Er nimmt die Serviette entgegen und tupft sich damit das Gesicht ab. »Oh, Gott sei Dank. Weil es nach einer Stunde ziemlich unbequem wird, sich zu verstellen.«
»Du bist lustig«, sage ich. »Und ich habe wirklich Spaß.«
Jack zerknüllt seine Serviette, klappt dann sein Notizbuch zu und steckt es in seine Tasche zurück. »Super«, sagt er. »Geht mir auch so.«
Im Laufe des Dinners stellt sich heraus, dass wir Shakespeare gut finden, Granny Smith mögen, aber keine Fuji, und dass wir beide Nachteulen sind.

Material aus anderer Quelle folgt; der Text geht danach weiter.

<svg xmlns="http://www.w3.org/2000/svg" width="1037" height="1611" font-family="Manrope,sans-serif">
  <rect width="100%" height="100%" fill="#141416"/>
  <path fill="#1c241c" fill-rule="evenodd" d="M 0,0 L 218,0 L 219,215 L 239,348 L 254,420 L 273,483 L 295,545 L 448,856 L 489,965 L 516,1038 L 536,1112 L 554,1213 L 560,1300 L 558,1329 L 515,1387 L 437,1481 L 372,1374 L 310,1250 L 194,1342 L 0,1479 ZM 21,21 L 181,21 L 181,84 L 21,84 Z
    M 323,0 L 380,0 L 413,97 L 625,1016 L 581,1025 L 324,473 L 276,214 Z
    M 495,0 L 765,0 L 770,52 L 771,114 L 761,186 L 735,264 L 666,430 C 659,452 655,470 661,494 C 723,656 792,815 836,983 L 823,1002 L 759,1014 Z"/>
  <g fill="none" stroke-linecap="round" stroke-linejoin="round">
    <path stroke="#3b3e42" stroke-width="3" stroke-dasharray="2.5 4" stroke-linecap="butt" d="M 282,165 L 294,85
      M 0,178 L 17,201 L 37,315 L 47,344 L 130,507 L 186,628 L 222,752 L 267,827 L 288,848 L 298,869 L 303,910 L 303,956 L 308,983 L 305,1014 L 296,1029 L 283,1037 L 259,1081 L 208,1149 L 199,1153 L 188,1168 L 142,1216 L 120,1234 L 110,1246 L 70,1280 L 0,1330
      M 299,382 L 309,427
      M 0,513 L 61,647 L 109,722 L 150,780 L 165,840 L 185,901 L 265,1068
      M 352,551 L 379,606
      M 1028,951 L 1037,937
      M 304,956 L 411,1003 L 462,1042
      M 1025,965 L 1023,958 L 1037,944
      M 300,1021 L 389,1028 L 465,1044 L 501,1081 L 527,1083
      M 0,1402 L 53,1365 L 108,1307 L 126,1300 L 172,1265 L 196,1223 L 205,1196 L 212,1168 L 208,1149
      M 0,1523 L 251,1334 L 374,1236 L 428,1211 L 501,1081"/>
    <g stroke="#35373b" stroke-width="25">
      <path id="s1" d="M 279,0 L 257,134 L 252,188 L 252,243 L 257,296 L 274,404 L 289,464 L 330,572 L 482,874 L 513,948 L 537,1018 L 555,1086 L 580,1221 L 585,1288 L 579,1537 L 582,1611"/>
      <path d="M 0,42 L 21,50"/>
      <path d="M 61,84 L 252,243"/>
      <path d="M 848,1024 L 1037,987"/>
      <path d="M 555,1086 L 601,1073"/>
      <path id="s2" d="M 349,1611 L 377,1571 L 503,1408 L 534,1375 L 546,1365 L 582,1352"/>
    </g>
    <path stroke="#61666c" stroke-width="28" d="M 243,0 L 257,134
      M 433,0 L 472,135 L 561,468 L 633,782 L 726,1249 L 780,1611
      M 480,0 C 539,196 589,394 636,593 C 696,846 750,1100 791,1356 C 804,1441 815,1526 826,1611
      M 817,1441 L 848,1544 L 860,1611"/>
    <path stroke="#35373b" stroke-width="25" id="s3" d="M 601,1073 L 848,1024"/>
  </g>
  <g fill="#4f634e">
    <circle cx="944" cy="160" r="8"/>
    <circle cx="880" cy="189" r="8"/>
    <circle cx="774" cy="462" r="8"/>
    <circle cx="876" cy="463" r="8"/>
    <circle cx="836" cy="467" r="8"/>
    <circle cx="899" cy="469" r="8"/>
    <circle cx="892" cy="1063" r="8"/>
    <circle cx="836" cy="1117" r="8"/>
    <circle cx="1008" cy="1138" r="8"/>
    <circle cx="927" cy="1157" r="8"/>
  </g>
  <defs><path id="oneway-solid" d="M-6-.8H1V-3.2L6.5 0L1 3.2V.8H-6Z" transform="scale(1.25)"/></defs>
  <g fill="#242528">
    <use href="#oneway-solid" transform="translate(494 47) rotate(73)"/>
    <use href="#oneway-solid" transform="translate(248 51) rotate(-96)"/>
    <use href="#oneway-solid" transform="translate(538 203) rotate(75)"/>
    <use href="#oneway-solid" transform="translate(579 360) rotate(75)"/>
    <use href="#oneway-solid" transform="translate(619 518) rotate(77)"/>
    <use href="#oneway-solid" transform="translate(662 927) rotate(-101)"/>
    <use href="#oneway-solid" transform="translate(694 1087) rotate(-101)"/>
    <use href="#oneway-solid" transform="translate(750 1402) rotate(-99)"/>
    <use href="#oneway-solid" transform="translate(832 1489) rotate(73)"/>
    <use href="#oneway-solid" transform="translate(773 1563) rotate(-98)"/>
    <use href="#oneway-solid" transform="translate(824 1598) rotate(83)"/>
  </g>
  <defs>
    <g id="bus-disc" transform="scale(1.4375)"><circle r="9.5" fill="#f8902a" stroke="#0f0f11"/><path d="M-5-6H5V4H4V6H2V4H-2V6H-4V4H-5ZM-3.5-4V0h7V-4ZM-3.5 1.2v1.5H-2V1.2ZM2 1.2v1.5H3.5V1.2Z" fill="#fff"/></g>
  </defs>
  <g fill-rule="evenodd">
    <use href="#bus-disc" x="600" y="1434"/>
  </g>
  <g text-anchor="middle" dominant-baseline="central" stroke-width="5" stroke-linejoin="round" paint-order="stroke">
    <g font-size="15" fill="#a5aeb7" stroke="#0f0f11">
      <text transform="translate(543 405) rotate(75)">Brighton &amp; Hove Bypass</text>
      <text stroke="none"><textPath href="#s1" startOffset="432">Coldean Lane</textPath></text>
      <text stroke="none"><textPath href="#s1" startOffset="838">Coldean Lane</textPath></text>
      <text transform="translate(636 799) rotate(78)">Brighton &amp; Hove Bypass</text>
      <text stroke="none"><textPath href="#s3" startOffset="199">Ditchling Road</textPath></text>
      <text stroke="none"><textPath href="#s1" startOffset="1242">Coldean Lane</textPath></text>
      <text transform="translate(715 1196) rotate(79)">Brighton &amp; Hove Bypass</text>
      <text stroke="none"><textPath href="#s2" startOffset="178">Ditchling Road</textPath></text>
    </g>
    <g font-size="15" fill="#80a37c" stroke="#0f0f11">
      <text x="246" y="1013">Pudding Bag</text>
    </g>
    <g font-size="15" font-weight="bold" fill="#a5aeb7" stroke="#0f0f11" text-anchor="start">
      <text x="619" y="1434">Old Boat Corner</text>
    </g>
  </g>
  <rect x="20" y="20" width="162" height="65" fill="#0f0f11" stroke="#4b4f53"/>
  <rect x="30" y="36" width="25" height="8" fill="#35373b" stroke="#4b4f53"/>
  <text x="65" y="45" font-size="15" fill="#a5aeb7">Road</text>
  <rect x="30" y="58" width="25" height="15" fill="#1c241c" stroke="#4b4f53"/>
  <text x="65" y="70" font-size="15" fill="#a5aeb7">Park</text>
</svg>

»Frühaufsteher werden definitiv überschätzt«, sagt Jake. »In der Arbeitswelt. Im Fitnessstudio. Auf Wochenmärkten. Selbst Wanderer in L.A. schauen dich schief an, wenn du erst nach neun auf der Matte stehst.«
Ich hebe mein Glas. »Prost!«
»Es sollte wirklich Abendbauernmärkte für Leute wie uns geben, bei denen derjenige die besten Deals macht, der als Letzter kommt.«
»Die Idee gefällt mir.«
»Das freut mich.« Er lächelt. »Und, was hast du für einen Job?«
Jake hat bereits die zweite Margarita vor sich stehen, seine Wangen sind leicht gerötet. Das ist süß. Ich habe schon lange keinen Mann mehr getroffen, der so schnell angetrunken ist.
Mein Job hat von allem ein bisschen was. Er ist chaotisch, manchmal mörderisch, lustig, nervenaufreibend und vor allem ist er flexibel. Genau so würde ich auch meine Chefin beschreiben.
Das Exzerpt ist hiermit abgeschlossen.